If $A<x<B$ we have a bit different situation. If we chose envelope with amount $A$ in it, we will reject it and take the second one which has $B$ in it since $A<x$. If we chose the $B$ one, we will accept it since we have that $x<B$. In both cases, we have that we get amount $B$, so the expected return is equal to $B$.

Now we see that no matter which is the value of $x$, we have that the expected return is greater or equal to $\frac{A+B}{2}$.

Furthermore, if $A<x<B$ we have that

$\frac{A+B}{2}<\frac{B+B}{2}=B$

Final Answer (Part b)

The expected return in that case is strictly greater than$\raisebox{1ex}{$A+B$}\!\left/ \!\raisebox{-1ex}{$2$}\right.$.
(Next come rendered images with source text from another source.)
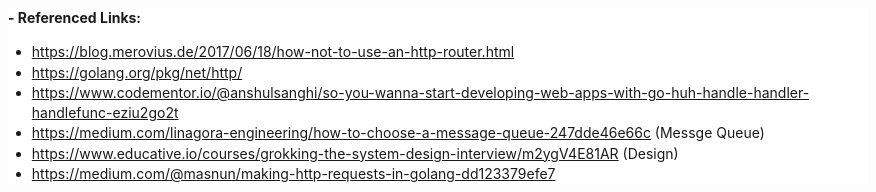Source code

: <b>- Referenced Links:</b>
  - https://blog.merovius.de/2017/06/18/how-not-to-use-an-http-router.html
  - https://golang.org/pkg/net/http/
  - https://www.codementor.io/@anshulsanghi/so-you-wanna-start-developing-web-apps-with-go-huh-handle-handler-handlefunc-eziu2go2t
  - https://medium.com/linagora-engineering/how-to-choose-a-message-queue-247dde46e66c (Messge Queue)
  - https://www.educative.io/courses/grokking-the-system-design-interview/m2ygV4E81AR (Design)
  - https://medium.com/@masnun/making-http-requests-in-golang-dd123379efe7 
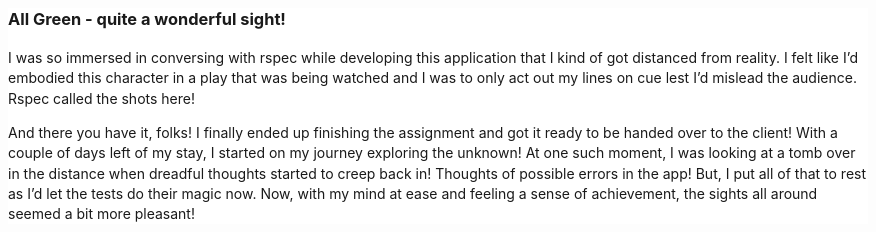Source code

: ### All Green - quite a wonderful sight!

I was so immersed in conversing with rspec while developing this application that I kind of got distanced from reality. I felt like I’d embodied this character in a play that was being watched and I was to only act out my lines on cue lest I’d mislead the audience. Rspec called the shots here!

And there you have it, folks! I finally ended up finishing the assignment and got it ready to be handed over to the client!
With a couple of days left of my stay, I started on my journey exploring the unknown!
At one such moment, I was looking at a tomb over in the distance when dreadful thoughts started to creep back in! Thoughts of possible errors in the app! But, I put all of that to rest as I’d let the tests do their magic now.
Now, with my mind at ease and feeling a sense of achievement, the sights all around seemed a bit more pleasant!
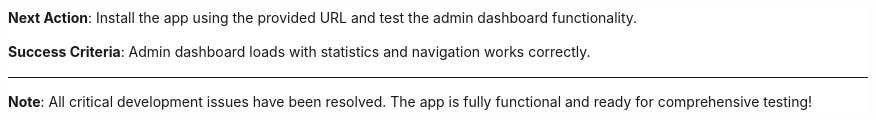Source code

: **Next Action**: Install the app using the provided URL and test the admin dashboard functionality.

**Success Criteria**: Admin dashboard loads with statistics and navigation works correctly.

---

**Note**: All critical development issues have been resolved. The app is fully functional and ready for comprehensive testing!
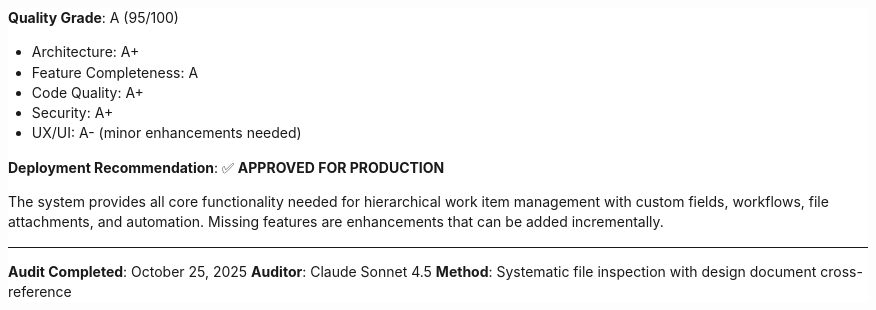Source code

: **Quality Grade**: A (95/100)
- Architecture: A+
- Feature Completeness: A
- Code Quality: A+
- Security: A+
- UX/UI: A- (minor enhancements needed)

**Deployment Recommendation**: ✅ **APPROVED FOR PRODUCTION**

The system provides all core functionality needed for hierarchical work item management with custom fields, workflows, file attachments, and automation. Missing features are enhancements that can be added incrementally.

---

**Audit Completed**: October 25, 2025
**Auditor**: Claude Sonnet 4.5
**Method**: Systematic file inspection with design document cross-reference

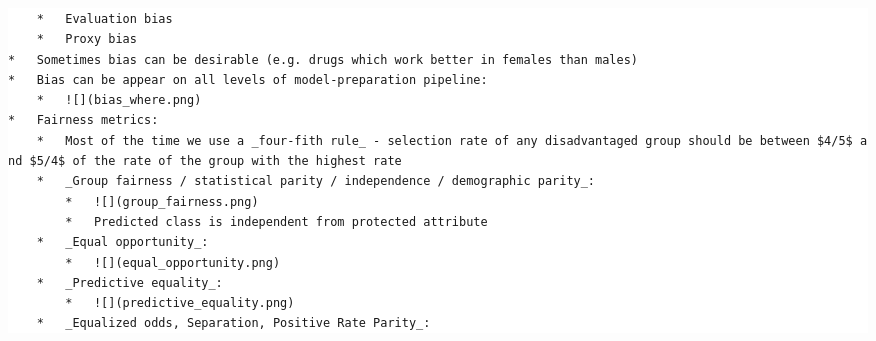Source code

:         *   Evaluation bias
        *   Proxy bias
    *   Sometimes bias can be desirable (e.g. drugs which work better in females than males)
    *   Bias can be appear on all levels of model-preparation pipeline:
        *   ![](bias_where.png)
    *   Fairness metrics:
        *   Most of the time we use a _four-fith rule_ - selection rate of any disadvantaged group should be between $4/5$ and $5/4$ of the rate of the group with the highest rate
        *   _Group fairness / statistical parity / independence / demographic parity_:
            *   ![](group_fairness.png)
            *   Predicted class is independent from protected attribute
        *   _Equal opportunity_:
            *   ![](equal_opportunity.png)
        *   _Predictive equality_:
            *   ![](predictive_equality.png)
        *   _Equalized odds, Separation, Positive Rate Parity_: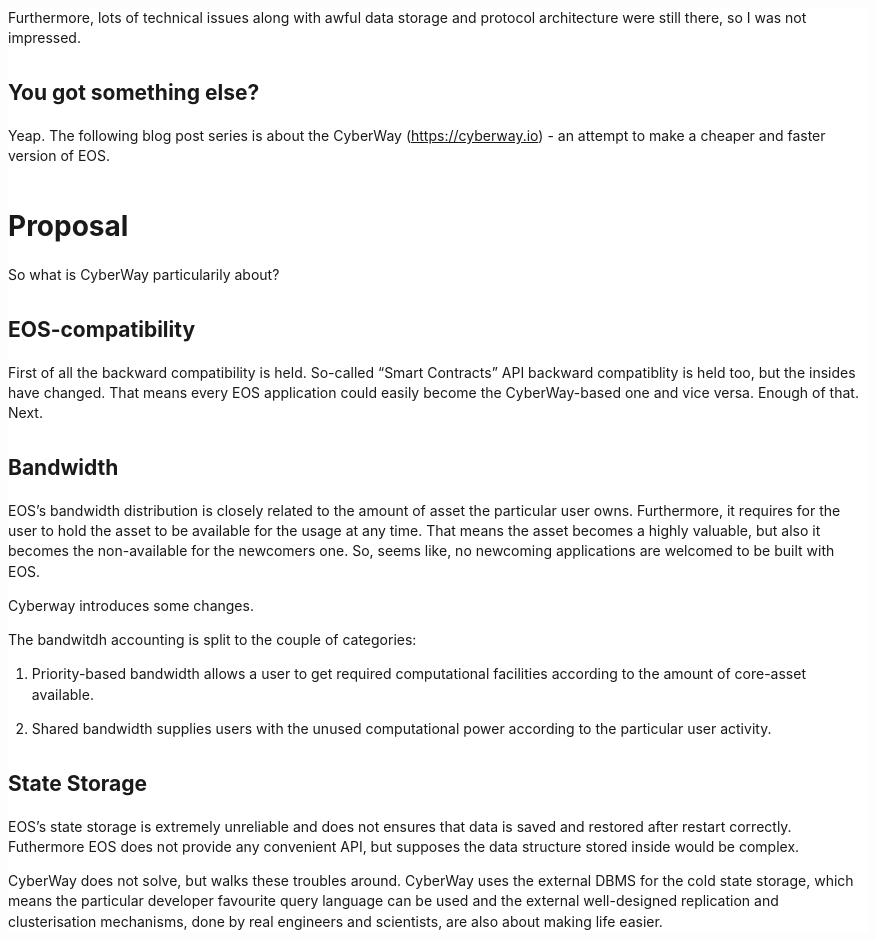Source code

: Furthermore, lots of technical issues along with awful data storage and 
protocol architecture were still there, so I was not impressed.

You got something else?
-----------------------

Yeap. The following blog post series is about the CyberWay
(<https://cyberway.io>) - an attempt to make a cheaper and faster version of
EOS.

Proposal
========

So what is CyberWay particularily about?

EOS-compatibility
-----------------

First of all the backward compatibility is held. So-called
“Smart Contracts” API backward compatiblity is held too, but the insides
have changed. That means every EOS application could easily become the
CyberWay-based one and vice versa. Enough of that. Next.

Bandwidth
---------

EOS’s bandwidth distribution is closely related to the amount of asset
the particular user owns. Furthermore, it requires for the user to hold
the asset to be available for the usage at any time. That means the
asset becomes a highly valuable, but also it becomes the non-available
for the newcomers one. So, seems like, no newcoming applications are welcomed 
to be built with EOS.

Cyberway introduces some changes.

The bandwitdh accounting is split to the couple of categories:

1.  Priority-based bandwidth allows a user to get required computational
    facilities according to the amount of core-asset available.

2.  Shared bandwidth supplies users with the unused computational power
    according to the particular user activity.

State Storage
-------------

EOS’s state storage is extremely unreliable and does not ensures that
data is saved and restored after restart correctly. Futhermore EOS does
not provide any convenient API, but supposes the data structure stored
inside would be complex.

CyberWay does not solve, but walks these troubles around. CyberWay uses the 
external DBMS for the cold state storage, which means the particular developer 
favourite query language can be used and the external well-designed replication 
and clusterisation mechanisms, done by real engineers and scientists, are
also about making life easier.
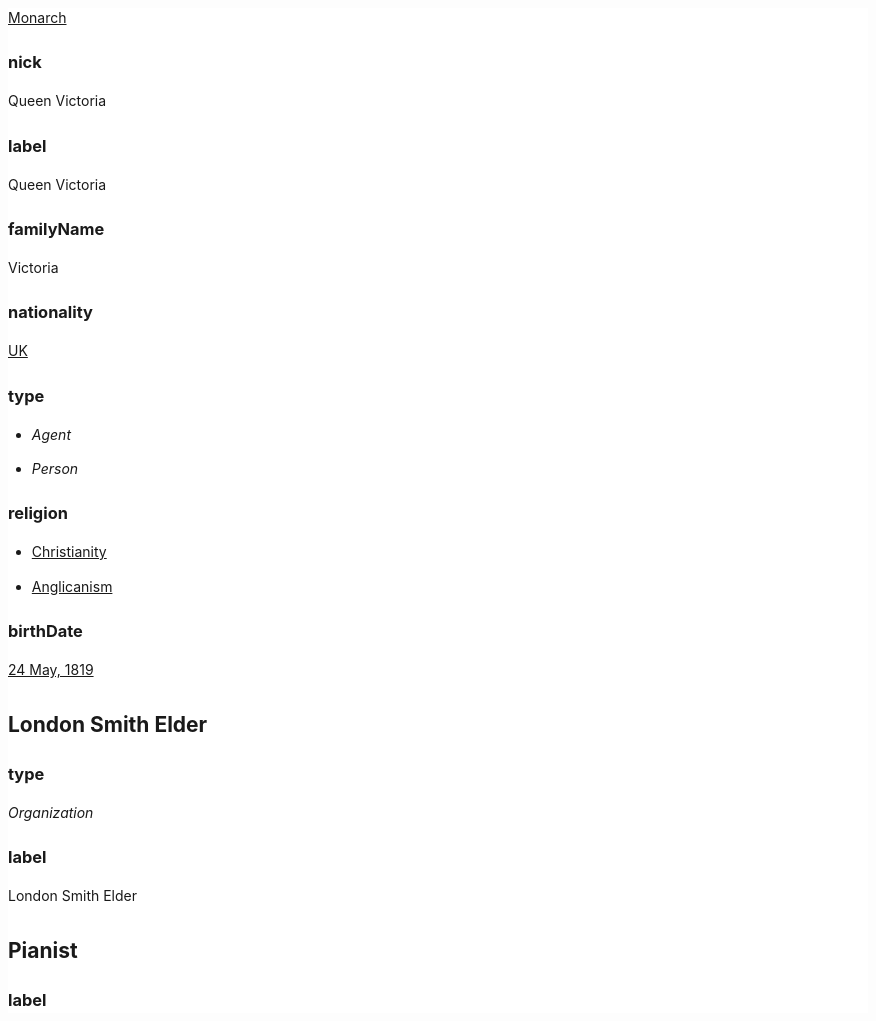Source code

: 
[Monarch](#Monarch)

### nick


Queen Victoria

### label


Queen Victoria

### familyName


Victoria

### nationality


[UK](#UK)

### type

 - *Agent*

 - *Person*

### religion

 - [Christianity](#Christianity)

 - [Anglicanism](#Anglicanism)

### birthDate


[24 May, 1819](#24-May-1819)

## London Smith Elder

### type


*Organization*

### label


London Smith Elder

## Pianist

### label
Given Information (Part c)

Let$X$be a continuous random variable on the whole line.

Explanation (Part c)

Define$R$as the return. Using the law of the total expectation, we have that

$E\left(R\right)=E(R\mid X<A)P(X<A)+E(R\mid A<X<B)P(A<X<B)$

$+E(R\mid B<X)P(B<X)$

$=(*)$

Explantion (Part c)

Observe that $E(R|X<A)$, $E(R\mid A<X<B)$, $E(R|B<X)$are always greater than equal to $\frac{A+B}{2}$and we know that $E(R\mid A<X<B)>\frac{A+B}{2}$.

So, we have that,

$\left({}^{*}\right)>\frac{A+B}{2}\left(P\right(X<A)+P(A<X<B)+P(B<X\left)\right)=\frac{A+B}{2}$

since we have that, $P(X<A)+P(A<X<B)+P(B<X)=P\left(\Omega \right)=1$.

Final Answer (Part c)

The law of total expectation is$P\left(\Omega \right)=1$.